4-) Süleyman Seyfi Öğün - "Büyülü bir kavram üzerine" / 18.4.2022 - Yeni Şafak

"Meşhûr dilbilimci ve filozofu Wittgeinstein dilin “evimiz” olduğuna işâret ediyor, bir dil dünyâda yaşadığımızı iddia ediyordu. Doğrusu, bu düşünce bana da çok tutarlı ve ikna edici gelmiştir. Mesele, bu evin statik ve dinamik hesapları arasındaki uyumsuzluk olsa icâp eder. Bu uyumsuzluğun bir çağrışımı da târih olsa gerekir." diyerek konuya giren Süleyman Seyfi Öğün; küreselleşme ve küyerelleşmeye uğrayıp "yeni dünya düzenini" bir kavram olarak tartışıyor. Okunmasında fayda gördüğüm bir yazı. 

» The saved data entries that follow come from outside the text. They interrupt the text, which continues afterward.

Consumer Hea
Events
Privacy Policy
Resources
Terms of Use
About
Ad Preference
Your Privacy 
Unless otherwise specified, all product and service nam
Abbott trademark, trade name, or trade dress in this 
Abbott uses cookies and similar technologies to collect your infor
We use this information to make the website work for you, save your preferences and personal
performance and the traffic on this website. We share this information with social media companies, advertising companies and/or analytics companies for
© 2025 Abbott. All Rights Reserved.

5-) Naim Babüroğlu - "Türkiye'nin Stratejik Sorunları: Mültecilerin Pakistan'a maliyeti" / 20.4.2022 - Yeniçağ

Yazar konuyu, Sovyetlerin Afganistan'ı işgali sonrasında sığınmacı yuvası hâline gelen Pakistan üzerinden, şu anda adeta bütün dünyadaki sığınmacıları sınırlarından içeri almaya yemin etmiş Türkiye'ye getiriyor. Pakistan'ın bu meseledeki "tecrübesini" yansıtan şu paragraf önemlidir:

"Sığınmacılar için, BM ve bazı İslam ülkeleri tarafından Pakistan'a önemli bir ekonomik destek sağlandı. Pakistanlı mülteci uzmanı Cavit Sıddıki, ülkedeki mülteciler tarafından organize edilen suçlar ve terör faaliyetleri nedeniyle sosyal hayatın tehdit altına girdiğinin belirtiyor. Sıddıki, mültecilerin Pakistan'da sosyal hayatı zedelediğinin tam olarak farkına varılmasının 30 yıl sürdüğünü söyledi."

Türkiye ise sığınmacılarla 10 yılını tamamladı. Henüz ortada bir politika yok. Bu meseleyi tartışmaya devam etmemiz gerekiyor. 


6-) Besim F. Dellaloğlu - "Şahsiyetin Sosyolojisi" / 28.4. 2022 - Perspektif

Besim Bey, ilgili alanda profesör olmasından istifade ederek, kafasına takılan sorunun peşine "sosyoloji" lafzını takıyor sonra da söylemek istediğini söylüyor. 

"2012 tarihli Modernleşmenin Zihniyet Dünyası: Bir Tanpınar Fetişizmi kitabımda kimlik ile kişiliğin ters orantılı kavramlar olduğunu yazmıştım. Kitaptan en çok alıntılanan cümlelerin bazılarının bu konuyla ilgili olanlar olduğunu kamuoyunda görüyorum. Şahsiyet biraz da kimliğe rağmen gelişir. Çok güçlü kimlikler insanı şahsiyetsizleştirir. Cemaat daha çok kimlik, cemiyet daha çok şahsiyettir." diyen yazar konuyu gayet güzel açıklıyor. 

Bilhassa kitle hareketleri içerisinde heba olan genç arkadaşların en az iki defa okumasını öneririm. 


Umarım istifade etmişsinizdir. Önümüzdeki ay görüşmek dileğiyle, şimdiden Ramazan Bayramınızı tebrik ederim.